J'acquiesce gravement, mais je ne suis pas convaincue. Pourquoi ai-je si faim alors ?

- C'est psychologique. Au début, ton esprit conserve ses habitudes. Tu devras donc manger, dormir etc. mais au fur et à mesure tu n'en auras plus besoin. Nous t'offrons un lieu de résidence jusqu'à ce que cette période soit terminée ! Alors bienvenue !

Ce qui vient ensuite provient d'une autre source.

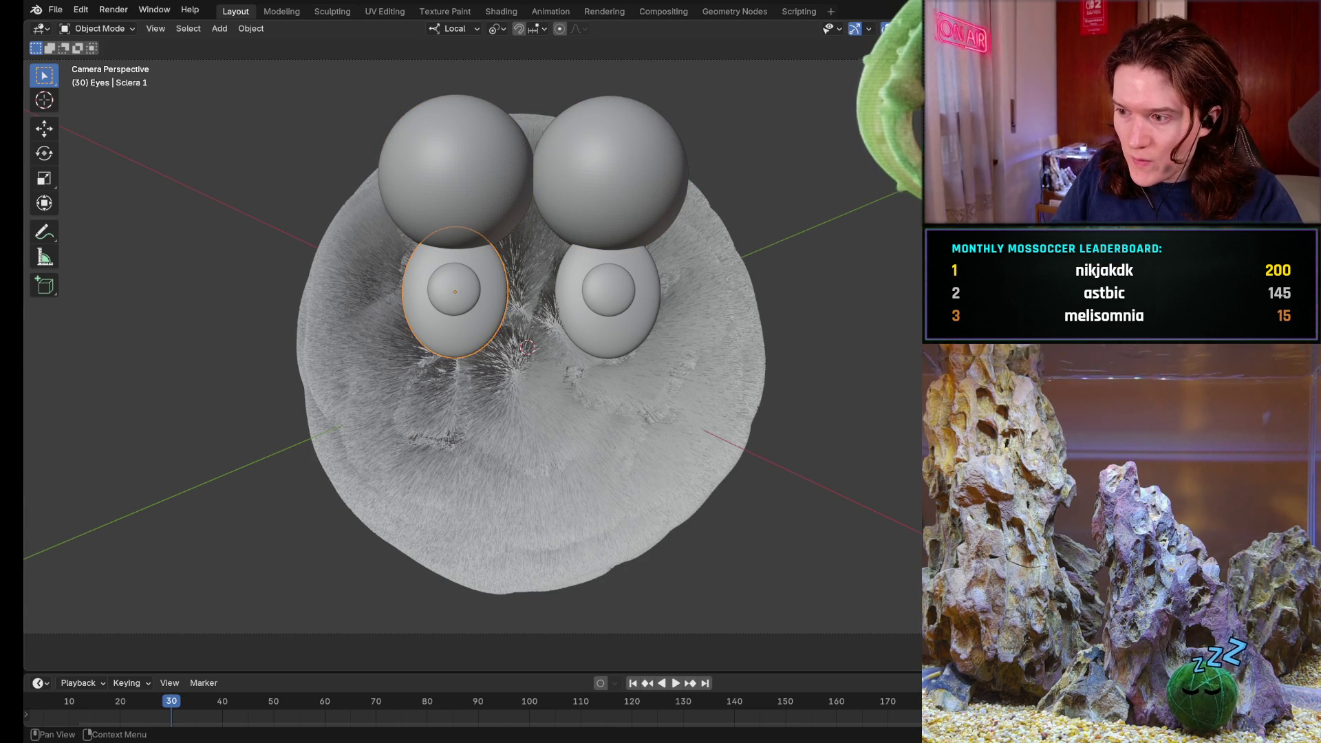
- Add a Grease Pencil Object Line Art outline to the right and left eye whites
left_click(607, 292)
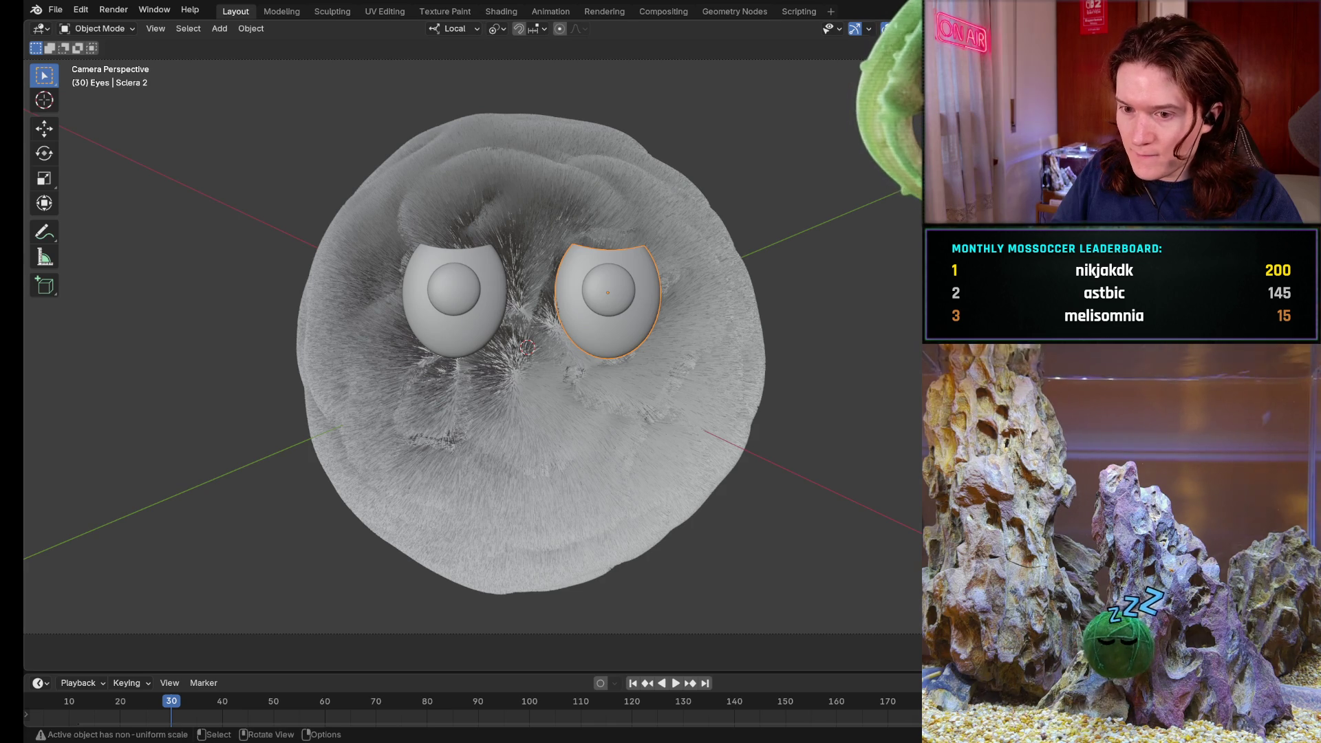
left_click(225, 27)
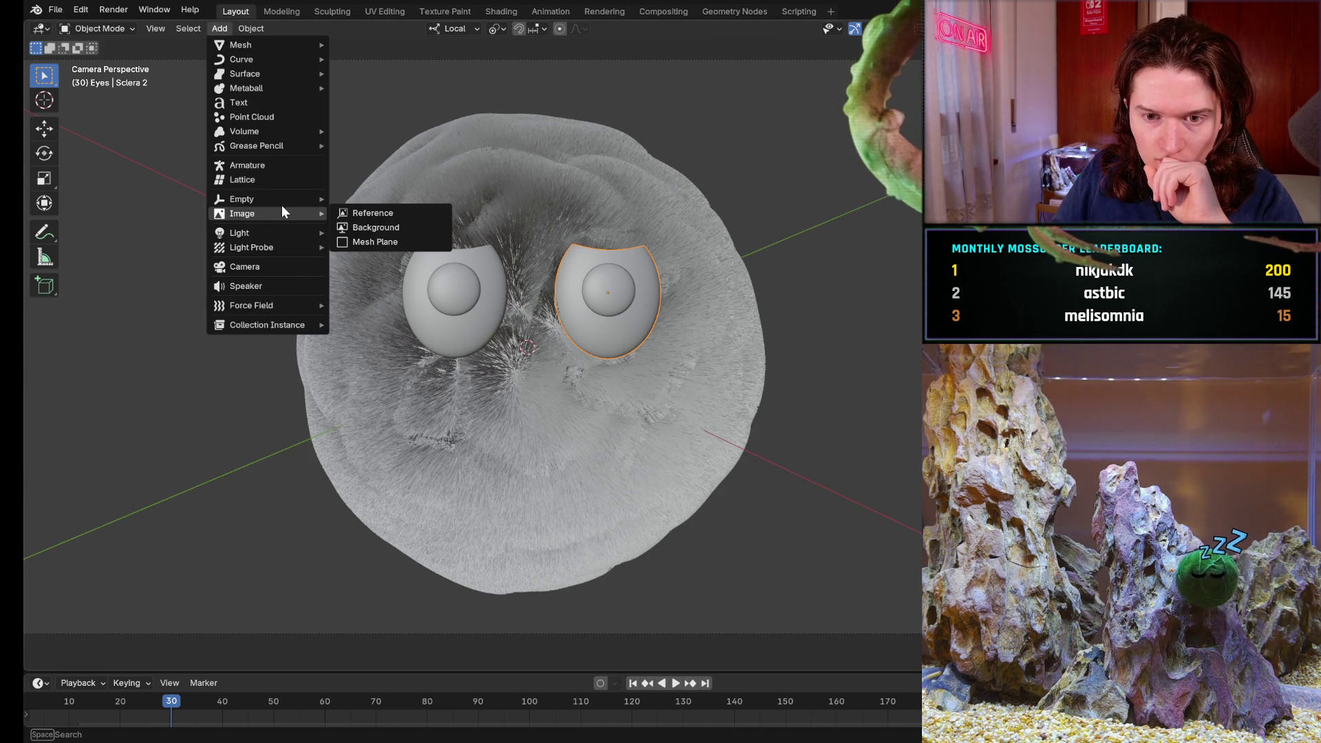
mouse_move(278, 150)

J'ai du mal à réaliser. Ainsi, je suis sauvée ? Avec un grand sourire, je remercie ma bienfaitrice. Elle m'apporte un plat sur lequel trône un joli poulet. Je salive rien qu'à cette vue ! Pendant que je me rassasie, elle discute avec moi, m'explique le fonctionnement de l'auberge, me parle de sa vie ici. Je la trouve charmante, et après une heure au moins de bavardages, la salle se désemplit et je ne peux étouffer un baillement. Elle me suggère alors de monter dans ma chambre, qu'elle va me présenter. Je me laisse faire, épuisée, vidée de mon énergie par les derniers évènements. Nous nous rendons à l'étage, et je découvre une petite chambre douillette et propre, qui fera largement l'affaire. Je m'assois sur mon lit, et je réfléchis. Lyanne s'installe à côté de moi, et pendant ce qui me paraît une éternité, nous restons silencieuses, perdues dans nos pensées. Après tous ces verres de vin qu'elle m'a donné, toute cette nourriture, j'ai la tête qui tourne. Connaissant toute mon histoire, elle comprend que je suis épuisée et que je souhaite dormir. Alors, elle me dit bonne nuit et referme la porte, ne me laissant qu'une bougie. Je ne me déshabille même pas et m'endors, inconsciente des ennuis que je viens de m'apporter.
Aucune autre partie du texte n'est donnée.